In the article on job interview techniques, list every kind of person the writer names as hoping the article will help.

#### Page extract:
━━━━━━━━━━

You might have heard it all before: be prepared and professional, but also be yourself. Focus on your skills and achievements, but not too much. Overcome your own doubts, while conveying confidence and capability to the hiring manager.
Sounds simple, right?
If you’re someone who hasn’t been through a hiring process in a while, statements like the ones above can be frustrating, vague and ineffective at actually preparing you for an interview.
After more than a few Google searches in preparation for this piece, I observed a lack of practical and tangible resources available for people re-entering the workforce or attending a job interview for the first time in years.
As someone who interviews and meets candidates as part of my role at August, I am determined to try and make things better in this space.
The people I interview who haven’t interviewed in a while often have some common traits: some positive, and some that have room for polish and improvement.
Whether you’re a parent returning to work, someone who’s taken a break from a previous role, or a candidate changing jobs after tenure, I hope this article provides you with something actionable you can apply to your next interview.
Just to be clear, this article focuses on interview techniques. I’m assuming your application was already awesome to get you to interview stage. If you’re after some tips on working at a digital company, or smashing out an application, try reading this article first.
1. Listen (or, tell the voice in your head to be quiet for a little while).
The order of this list isn’t arbitrary: this tip is numero uno for a reason. If there’s only one thing you action from this article, make it this. I’m confident it will improve your interviewing behaviour, regardless of the questions that are thrown your way.
Listening, and listening well, seems simple enough. Especially in an interview. But when you’re walking into an unfamiliar environment, meeting a decision maker for the first time, and taking in the sights, sounds and smells of your potential new workplace—your senses are in overdrive.
It’s hard to know how best to engage when you’re overwhelmed or nervous.
In my opinion, the interview begins as soon as you step into the workplace. Whether you like it or not. From that moment, take the time to listen and focus. If a receptionist or member of the team greets you, learn their name and repeat it back to them. You’re instantly building a rapport with someone. This is something you can control, and it might make someone’s day.
During the interview, practice active listening. This is a listening technique that forces you to be present in the conversation. It is often characterised by the listener nodding in acknowledgement of what is being said, requesting clarification of a statement or question, or summarising what has just been said to ensure understanding.
You can do all these things in an interview setting.
As the candidate, active listening is a powerful tool. It means you can repeat the question back to the interviewer, which buys you some time in formulating an answer. It also means you can clarify the question you are answering.

━━━━━━━━━━

#### Given information:
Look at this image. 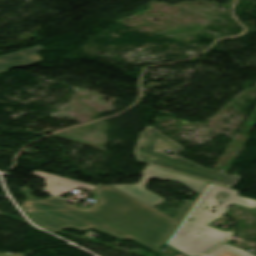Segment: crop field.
<instances>
[{"label": "crop field", "mask_w": 256, "mask_h": 256, "mask_svg": "<svg viewBox=\"0 0 256 256\" xmlns=\"http://www.w3.org/2000/svg\"><path fill=\"white\" fill-rule=\"evenodd\" d=\"M152 178L179 181L198 193L206 184V181L150 165L143 172L138 184L99 186L93 191L99 201L97 205L85 210L75 205L71 206L157 246H162L193 201L186 200L174 219L151 207L164 200L144 189Z\"/></svg>", "instance_id": "1"}, {"label": "crop field", "mask_w": 256, "mask_h": 256, "mask_svg": "<svg viewBox=\"0 0 256 256\" xmlns=\"http://www.w3.org/2000/svg\"><path fill=\"white\" fill-rule=\"evenodd\" d=\"M238 192L208 183L166 244L188 256H198L233 235L232 230L224 232L206 225L224 215L231 203L256 208L255 200L236 196ZM206 206L208 209L204 210ZM211 210H217L216 214ZM189 218L193 220L189 222Z\"/></svg>", "instance_id": "2"}, {"label": "crop field", "mask_w": 256, "mask_h": 256, "mask_svg": "<svg viewBox=\"0 0 256 256\" xmlns=\"http://www.w3.org/2000/svg\"><path fill=\"white\" fill-rule=\"evenodd\" d=\"M21 190L28 197L21 206L28 213V217L35 224L55 234L63 229L75 228L84 232L92 228L100 233H108L117 239H133L156 252L160 250V248L70 207V204L65 202L66 200L55 196L40 200L31 196L32 193L28 187Z\"/></svg>", "instance_id": "3"}, {"label": "crop field", "mask_w": 256, "mask_h": 256, "mask_svg": "<svg viewBox=\"0 0 256 256\" xmlns=\"http://www.w3.org/2000/svg\"><path fill=\"white\" fill-rule=\"evenodd\" d=\"M166 136V135H165ZM161 134L153 126H147L139 137L135 155L139 161L152 164L206 181L231 187L241 179L233 175L231 178L219 171L200 167L196 163L181 157L184 147ZM172 150V156L164 153Z\"/></svg>", "instance_id": "4"}, {"label": "crop field", "mask_w": 256, "mask_h": 256, "mask_svg": "<svg viewBox=\"0 0 256 256\" xmlns=\"http://www.w3.org/2000/svg\"><path fill=\"white\" fill-rule=\"evenodd\" d=\"M41 50L45 49L39 46L0 57V72L41 62V57L36 53Z\"/></svg>", "instance_id": "5"}, {"label": "crop field", "mask_w": 256, "mask_h": 256, "mask_svg": "<svg viewBox=\"0 0 256 256\" xmlns=\"http://www.w3.org/2000/svg\"><path fill=\"white\" fill-rule=\"evenodd\" d=\"M33 175L45 179L47 192L53 195H62L64 194L63 191H72L71 187L74 189L81 187L89 190H93L96 187L39 171H34Z\"/></svg>", "instance_id": "6"}, {"label": "crop field", "mask_w": 256, "mask_h": 256, "mask_svg": "<svg viewBox=\"0 0 256 256\" xmlns=\"http://www.w3.org/2000/svg\"><path fill=\"white\" fill-rule=\"evenodd\" d=\"M205 256H255L247 251L238 249L228 243H225Z\"/></svg>", "instance_id": "7"}]
</instances>
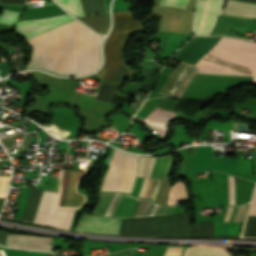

━━━━━━━━━━

#### Written reply:
- A parent returning to work
- Someone who's taken a break from a previous role
- A candidate changing jobs after tenure